Luke 2

Elder D. Todd Christofferson of the Quorum of the Twelve Apostles taught the following about the circumstances of the Savior’s birth:
“We find it remarkable that the very Son of God, the great Jehovah of old, should be born into this mortal world in the humblest of circumstances. An inn would have been lowly enough, but it was not even an inn. Rather it was a stable, and the babe was laid on the hay of a manger where common animals fed. Even so, the greater condescension is that Jesus should have submitted to mortality at all, even if He were to be born in the best and most elegant of circumstances. With Paul, we marvel at ‘God sending his own Son in the likeness of sinful flesh’ [Romans 8:3]--that He should have become a baby; that He should have been a child and then a man, suffering ‘temptations, and pain of body, hunger, thirst, and fatigue’ [Mosiah 3:7] and even death.
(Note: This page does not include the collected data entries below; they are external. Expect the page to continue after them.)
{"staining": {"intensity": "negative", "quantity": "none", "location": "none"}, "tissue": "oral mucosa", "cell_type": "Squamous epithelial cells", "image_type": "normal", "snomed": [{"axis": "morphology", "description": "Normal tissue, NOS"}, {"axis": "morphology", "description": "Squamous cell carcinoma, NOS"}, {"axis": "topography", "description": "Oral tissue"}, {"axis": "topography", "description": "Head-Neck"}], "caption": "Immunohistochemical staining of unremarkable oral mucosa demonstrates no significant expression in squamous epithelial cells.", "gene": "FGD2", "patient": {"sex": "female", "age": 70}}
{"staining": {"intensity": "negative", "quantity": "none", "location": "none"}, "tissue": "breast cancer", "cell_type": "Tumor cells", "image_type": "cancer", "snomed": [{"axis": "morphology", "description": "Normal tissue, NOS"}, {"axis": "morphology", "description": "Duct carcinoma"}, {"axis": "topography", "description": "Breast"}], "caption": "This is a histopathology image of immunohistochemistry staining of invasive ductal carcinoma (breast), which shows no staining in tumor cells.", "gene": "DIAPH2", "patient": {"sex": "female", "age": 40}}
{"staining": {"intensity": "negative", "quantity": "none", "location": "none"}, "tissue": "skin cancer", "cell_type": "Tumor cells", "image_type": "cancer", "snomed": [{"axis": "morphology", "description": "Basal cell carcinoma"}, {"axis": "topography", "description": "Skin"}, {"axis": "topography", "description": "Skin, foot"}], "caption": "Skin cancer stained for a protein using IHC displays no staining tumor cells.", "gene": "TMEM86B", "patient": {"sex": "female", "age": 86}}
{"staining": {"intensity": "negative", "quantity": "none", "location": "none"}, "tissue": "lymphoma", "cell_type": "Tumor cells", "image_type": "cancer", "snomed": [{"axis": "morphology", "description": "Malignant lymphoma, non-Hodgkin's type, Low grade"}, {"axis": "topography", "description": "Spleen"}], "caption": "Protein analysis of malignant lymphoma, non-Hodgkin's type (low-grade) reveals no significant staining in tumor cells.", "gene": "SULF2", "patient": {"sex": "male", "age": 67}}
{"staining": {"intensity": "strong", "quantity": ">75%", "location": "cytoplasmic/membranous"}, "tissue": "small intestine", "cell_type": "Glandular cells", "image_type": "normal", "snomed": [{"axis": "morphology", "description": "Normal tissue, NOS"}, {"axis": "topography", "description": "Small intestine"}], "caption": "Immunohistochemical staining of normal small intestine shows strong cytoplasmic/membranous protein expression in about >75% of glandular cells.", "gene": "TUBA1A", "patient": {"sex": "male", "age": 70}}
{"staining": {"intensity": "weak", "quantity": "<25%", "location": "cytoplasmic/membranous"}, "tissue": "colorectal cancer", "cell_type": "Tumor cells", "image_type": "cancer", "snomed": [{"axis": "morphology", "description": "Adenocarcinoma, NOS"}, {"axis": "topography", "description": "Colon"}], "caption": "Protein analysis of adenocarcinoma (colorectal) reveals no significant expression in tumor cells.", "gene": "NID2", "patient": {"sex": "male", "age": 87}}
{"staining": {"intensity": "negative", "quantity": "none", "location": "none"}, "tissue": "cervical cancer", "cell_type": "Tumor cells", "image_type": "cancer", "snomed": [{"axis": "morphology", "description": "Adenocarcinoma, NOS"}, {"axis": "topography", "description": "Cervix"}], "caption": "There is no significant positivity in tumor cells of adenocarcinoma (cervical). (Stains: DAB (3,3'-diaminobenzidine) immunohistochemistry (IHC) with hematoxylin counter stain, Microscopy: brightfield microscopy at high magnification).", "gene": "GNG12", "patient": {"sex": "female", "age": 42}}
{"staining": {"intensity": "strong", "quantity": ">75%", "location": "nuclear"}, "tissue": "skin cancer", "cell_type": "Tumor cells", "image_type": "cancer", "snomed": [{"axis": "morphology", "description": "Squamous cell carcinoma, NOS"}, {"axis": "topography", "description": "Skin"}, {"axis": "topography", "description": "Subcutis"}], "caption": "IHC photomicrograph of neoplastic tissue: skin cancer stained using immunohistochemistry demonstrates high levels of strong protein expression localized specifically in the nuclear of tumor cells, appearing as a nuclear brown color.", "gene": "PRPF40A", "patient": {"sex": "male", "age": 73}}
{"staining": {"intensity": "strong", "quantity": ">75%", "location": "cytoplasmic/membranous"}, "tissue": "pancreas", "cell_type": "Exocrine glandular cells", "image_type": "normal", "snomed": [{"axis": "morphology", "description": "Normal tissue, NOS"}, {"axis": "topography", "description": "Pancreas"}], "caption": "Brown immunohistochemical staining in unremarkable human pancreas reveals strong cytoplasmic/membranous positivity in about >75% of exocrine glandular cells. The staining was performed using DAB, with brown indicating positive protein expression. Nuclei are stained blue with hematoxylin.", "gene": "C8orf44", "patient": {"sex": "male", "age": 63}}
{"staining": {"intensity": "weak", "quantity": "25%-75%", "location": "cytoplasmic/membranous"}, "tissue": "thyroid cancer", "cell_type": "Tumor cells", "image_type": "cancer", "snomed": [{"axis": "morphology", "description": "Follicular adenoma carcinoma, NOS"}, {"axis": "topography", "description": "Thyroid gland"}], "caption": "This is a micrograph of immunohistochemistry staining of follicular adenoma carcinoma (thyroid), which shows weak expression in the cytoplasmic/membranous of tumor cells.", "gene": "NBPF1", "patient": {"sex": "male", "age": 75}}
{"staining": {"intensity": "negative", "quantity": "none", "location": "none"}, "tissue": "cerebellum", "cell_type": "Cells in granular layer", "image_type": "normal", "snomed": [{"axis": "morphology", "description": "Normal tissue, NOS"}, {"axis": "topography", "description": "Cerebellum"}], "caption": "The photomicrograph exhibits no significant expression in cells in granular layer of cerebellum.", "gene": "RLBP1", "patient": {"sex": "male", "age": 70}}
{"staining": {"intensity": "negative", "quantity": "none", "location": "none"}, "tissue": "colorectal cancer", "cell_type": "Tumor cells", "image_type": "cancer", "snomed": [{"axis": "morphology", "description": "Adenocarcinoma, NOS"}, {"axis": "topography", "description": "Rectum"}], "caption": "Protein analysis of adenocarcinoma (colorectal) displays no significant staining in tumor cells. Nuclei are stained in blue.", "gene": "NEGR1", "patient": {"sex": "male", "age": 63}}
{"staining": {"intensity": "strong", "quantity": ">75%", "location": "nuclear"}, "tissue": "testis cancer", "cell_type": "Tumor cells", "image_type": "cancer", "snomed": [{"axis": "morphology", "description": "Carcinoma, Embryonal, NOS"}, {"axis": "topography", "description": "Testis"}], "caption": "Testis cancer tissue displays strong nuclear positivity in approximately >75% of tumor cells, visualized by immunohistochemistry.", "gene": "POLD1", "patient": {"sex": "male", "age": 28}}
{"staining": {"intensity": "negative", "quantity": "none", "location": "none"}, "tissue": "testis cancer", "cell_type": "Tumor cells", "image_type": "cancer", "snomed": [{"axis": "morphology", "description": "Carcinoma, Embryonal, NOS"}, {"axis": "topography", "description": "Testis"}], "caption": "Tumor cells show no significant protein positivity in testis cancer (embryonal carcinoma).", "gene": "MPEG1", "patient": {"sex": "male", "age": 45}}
“How is it that He who ruled on high in the heavens, the very Creator of the earth, should consent to be born ‘after the manner of the flesh’ (1 Nephi 11:18) and walk upon His footstool (see 1 Nephi 17:39) in poverty, despised and abused and, in the end, be crucified?” (“The Condescension of God and of Man” [First Presidency’s Christmas devotional, Dec. 7, 2014], lds.org/broadcasts).